The second side or the flipside of that would be, how do we help them with all the multitude of task and work that they can do, whether there are things that athena can help them do and make their operations more efficient. So those are the four things we’re focused on.

Matthew Holt: So in terms of, and that obviously gives you a large range of options in terms of things that you can plug in. There are probably two different ways of thinking about this and we’ve had some discussions with athena about both of them.

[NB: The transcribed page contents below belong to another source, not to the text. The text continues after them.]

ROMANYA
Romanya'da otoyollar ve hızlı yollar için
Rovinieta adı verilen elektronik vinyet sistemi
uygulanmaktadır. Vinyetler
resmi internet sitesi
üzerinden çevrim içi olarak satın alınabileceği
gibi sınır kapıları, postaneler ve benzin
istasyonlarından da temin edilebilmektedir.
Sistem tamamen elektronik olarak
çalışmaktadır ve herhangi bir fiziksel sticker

One is obviously, you can make acquisitions, plug-in, add another products on. The other you can do is, and I think Ed Park talked a little bit about this, is open up the API and have other people build into that and work in partnerships. So there’s sort of combination of things you can do to grow the ecosystem. Now you have obvious large basis of solutions you are using. Can you give a sense of where you guys are in that patent now and then I’ll also ask you a little bit more philosophical questions about how you go about this.

Karl Zachar: Athena is very interested in speaking with companies in all difference stages of their development that have a focus on increasing or giving physicians tools to become more efficient and more productive in doing what they do best, which is helping patients.

So, as you can see, we’ve been somewhat active on the acquisition part. But we’ve been more active and we’re spending more of our effort on a partnership strategy, on inviting unique companies to come into the athena network of physicians which today numbers about 35,000 providers and to basically play on our platform, to provide their services on the athenaNet platform.

And so, over the next 12 months, I think you will see us develop many more partnerships with companies that share a similar philosophy to ours, of increasing productivity that have a very strong return on investment proposition to new physicians. We’ll partner with many of those companies and allow them to interact on the athenaNet platform.

Matthew Holt: Fantastic. Okay, very last thing. If I had Jonathan Bush on the line with me, what would he say athenahealth would look like in 10 years time in terms of an organization or company, those areas you serve? Would you be comprehensive across all those scales or would you be still rooted in the physician market?

Karl Zachar: Jonathan has surprisingly stayed very focused on aligning himself with the physician. We want to be the physician’s most trusted business partner, and to that extent, we’ve been successful; we’ve been able to grow 30% per year.

Our goal in athena has always been, I just talked about the 35,000 providers, our goal has been to reach, to get to a 100,000 providers. And once we get to 100,000 providers, I bet we’ll share a higher goal. But that’s our most immediate goal right now, and in that respect, we want to create this platform, which is unique in health care where we could invite many disruptive companies become partner with us and take advantage of the network that we’ve created, and mutually beneficial, I think partners will benefit and clearly the athena physicians will benefit.

And I think Jonathan would like to see athena become the health information backbone for all our providers rather than be known as three or four or five-product company. We want to be known as a platform company for a wide variety of providers. I think that will make our shareholders, our physicians, our employees very happy.